**Instruction**
Could you retype every line of source text in the records below without changing anything, and leave the pictures out of your answer?

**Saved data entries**
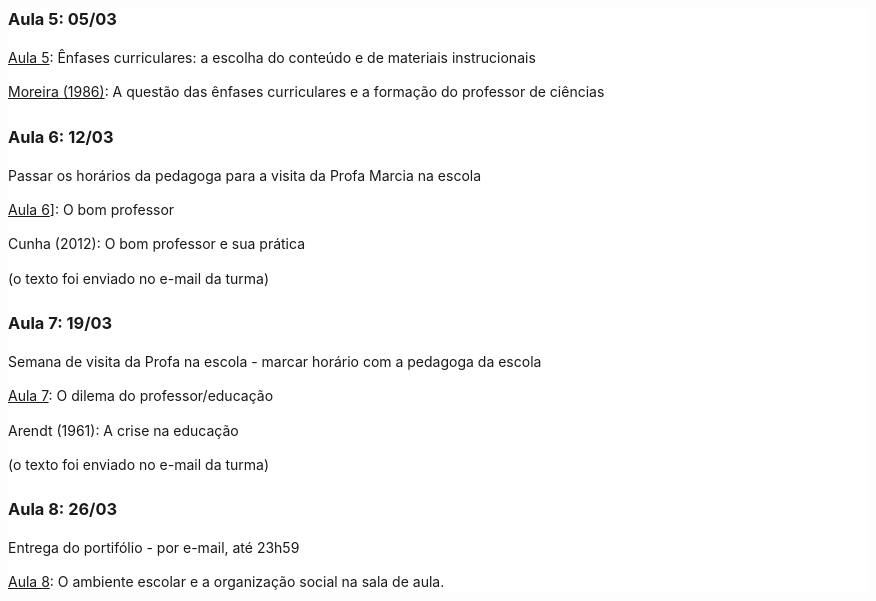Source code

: 

### Aula 5: 05/03



[Aula 5](https://drive.google.com/file/d/1FRA9nEImxrRVWq5-YFtE79CJXEVGJZm1/view?usp=sharing): Ênfases curriculares: a escolha do conteúdo e de materiais instrucionais



<a href="Mídia:Moreira_1986.pdf" class="wikilink" title="Moreira (1986)">Moreira (1986)</a>: A questão das ênfases curriculares e a formação do professor de ciências



### Aula 6: 12/03



Passar os horários da pedagoga para a visita da Profa Marcia na escola



[Aula 6](https://drive.google.com/file/d/1rRr7LrrLydn0JOW9-1YnTNuL-zcqIp7u/view?usp=sharing)\]: O bom professor



Cunha (2012): O bom professor e sua prática



(o texto foi enviado no e-mail da turma)



### Aula 7: 19/03



Semana de visita da Profa na escola - marcar horário com a pedagoga da escola



<a href="Mídia:Aula_7_estagio3_2020.pdf" class="wikilink" title="Aula 7">Aula 7</a>: O dilema do professor/educação



Arendt (1961): A crise na educação



(o texto foi enviado no e-mail da turma)



### Aula 8: 26/03



Entrega do portifólio - por e-mail, até 23h59



<a href="Mídia:Aula_8_estagio3_2020.pdf" class="wikilink" title="Aula 8">Aula 8</a>: O ambiente escolar e a organização social na sala de aula.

**Exercise answer**
Source code

: 

### Aula 5: 05/03



[Aula 5](https://drive.google.com/file/d/1FRA9nEImxrRVWq5-YFtE79CJXEVGJZm1/view?usp=sharing): Ênfases curriculares: a escolha do conteúdo e de materiais instrucionais



<a href="Mídia:Moreira_1986.pdf" class="wikilink" title="Moreira (1986)">Moreira (1986)</a>: A questão das ênfases curriculares e a formação do professor de ciências



### Aula 6: 12/03



Passar os horários da pedagoga para a visita da Profa Marcia na escola



[Aula 6](https://drive.google.com/file/d/1rRr7LrrLydn0JOW9-1YnTNuL-zcqIp7u/view?usp=sharing)\]: O bom professor



Cunha (2012): O bom professor e sua prática



(o texto foi enviado no e-mail da turma)



### Aula 7: 19/03



Semana de visita da Profa na escola - marcar horário com a pedagoga da escola



<a href="Mídia:Aula_7_estagio3_2020.pdf" class="wikilink" title="Aula 7">Aula 7</a>: O dilema do professor/educação



Arendt (1961): A crise na educação



(o texto foi enviado no e-mail da turma)



### Aula 8: 26/03



Entrega do portifólio - por e-mail, até 23h59



<a href="Mídia:Aula_8_estagio3_2020.pdf" class="wikilink" title="Aula 8">Aula 8</a>: O ambiente escolar e a organização social na sala de aula.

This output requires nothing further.